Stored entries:
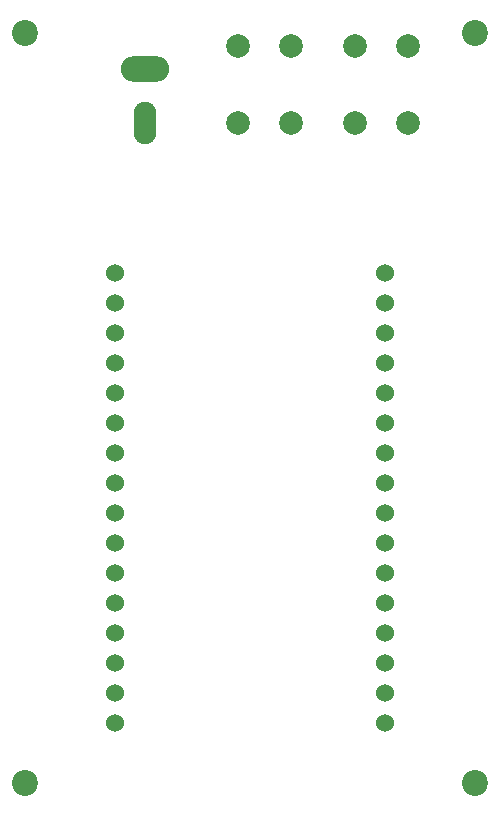
<source format=gbs>
%TF.GenerationSoftware,KiCad,Pcbnew,7.0.10*%
%TF.CreationDate,2024-10-16T21:33:48+11:00*%
%TF.ProjectId,ESP32-TestPatternGenerator,45535033-322d-4546-9573-745061747465,rev?*%
%TF.SameCoordinates,Original*%
%TF.FileFunction,Soldermask,Bot*%
%TF.FilePolarity,Negative*%
%FSLAX46Y46*%
G04 Gerber Fmt 4.6, Leading zero omitted, Abs format (unit mm)*
G04 Created by KiCad (PCBNEW 7.0.10) date 2024-10-16 21:33:48*
%MOMM*%
%LPD*%
G01*
G04 APERTURE LIST*
%ADD10O,4.104000X2.154000*%
%ADD11O,1.904000X3.604000*%
%ADD12C,2.200000*%
%ADD13C,1.524000*%
%ADD14C,2.000000*%
G04 APERTURE END LIST*
D10*
%TO.C,Composite Out*%
X99060000Y-76780000D03*
D11*
X99060000Y-81280000D03*
%TD*%
D12*
%TO.C,REF\u002A\u002A*%
X127000000Y-137160000D03*
%TD*%
%TO.C,REF\u002A\u002A*%
X88900000Y-137160000D03*
%TD*%
%TO.C,REF\u002A\u002A*%
X88900000Y-73660000D03*
%TD*%
%TO.C,REF\u002A\u002A*%
X127000000Y-73660000D03*
%TD*%
D13*
%TO.C,LOLIN D32*%
X119380000Y-132080000D03*
X119380000Y-129540000D03*
X119380000Y-127000000D03*
X119380000Y-124460000D03*
X119380000Y-121920000D03*
X119380000Y-119380000D03*
X119380000Y-116840000D03*
X119380000Y-114300000D03*
X119380000Y-111760000D03*
X119380000Y-109220000D03*
X119380000Y-106680000D03*
X119380000Y-104140000D03*
X119380000Y-101600000D03*
X119380000Y-99060000D03*
X119380000Y-96520000D03*
X119380000Y-93980000D03*
X96520000Y-132080000D03*
X96520000Y-129540000D03*
X96520000Y-127000000D03*
X96520000Y-124460000D03*
X96520000Y-121920000D03*
X96520000Y-119380000D03*
X96520000Y-116840000D03*
X96520000Y-114300000D03*
X96520000Y-111760000D03*
X96520000Y-109220000D03*
X96520000Y-106680000D03*
X96520000Y-104140000D03*
X96520000Y-101600000D03*
X96520000Y-99060000D03*
X96520000Y-96520000D03*
X96520000Y-93980000D03*
%TD*%
D14*
%TO.C,Pattern*%
X106970000Y-74780000D03*
X106970000Y-81280000D03*
X111470000Y-81280000D03*
X111470000Y-74780000D03*
%TD*%
%TO.C,PAL/NTSC*%
X116840000Y-74780000D03*
X116840000Y-81280000D03*
X121340000Y-81280000D03*
X121340000Y-74780000D03*
%TD*%
M02*

</source>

Work required
Work out the number of lines in the entries above that hold the word "LIST", giving the number without comment.

Response area
2